Like other seminal Silicon Valley companies such
as Hewlett-Packard and Apple, Google started in
a garage — one that Page and Brin rented from
Susan Wojcicki, who now runs YouTube for the
company. They focused on creating a database
of everything on the internet through a search
engine that almost instantaneously listed a
pecking order of websites most likely to have
what anyone wanted.
Unlike other major search engines offered by
Yahoo, AltaVista and others, Google initially
only displayed 10 blue links on each page of
results, with no effort to get visitors to stay on
its own website.
“We want you to come to Google and
quickly find what you want. Then we’re
happy to send you to the other sites. In fact,
that’s the point,” Page told Playboy magazine
just before the company’s initial public
offering of stock in 2004.
Google was so proficient at this that its name
soon became synonymous with searching.
But once Google figured out it could sell ads
tied to search results, it began to make more
money than Page and Brin ever envisioned.

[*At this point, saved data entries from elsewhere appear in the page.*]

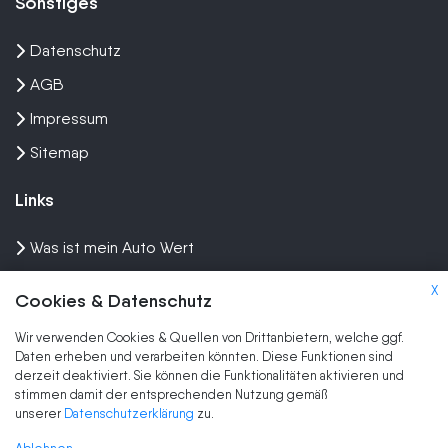
Sonstiges
Datenschutz
AGB
Impressum
Sitemap
Links
Was ist mein Auto Wert
Auto mit Motorschaden verkaufen
X
Cookies & Datenschutz
Auto privat verkaufen
Wir verwenden Cookies & Quellen von Drittanbietern, welche ggf.
Wir kaufen dein Auto
Daten erheben und verarbeiten könnten. Diese Funktionen sind
derzeit deaktiviert. Sie können die Funktionalitäten aktivieren und
stimmen damit der entsprechenden Nutzung gemäß
Marken
unserer
Datenschutzerklärung
zu.
Auto Ankauf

Seeing an opportunity to mine new
opportunities and push technology to new
frontiers, they decided to spend billions of
dollars on research and acquisitions.
The expansion started about the same
time Google went public, with digital maps
that made it simpler and quicker to get
directions and Gmail, which offered a then-
astounding 1 gigabyte of free storage when
others were only offering four to 25 megabytes.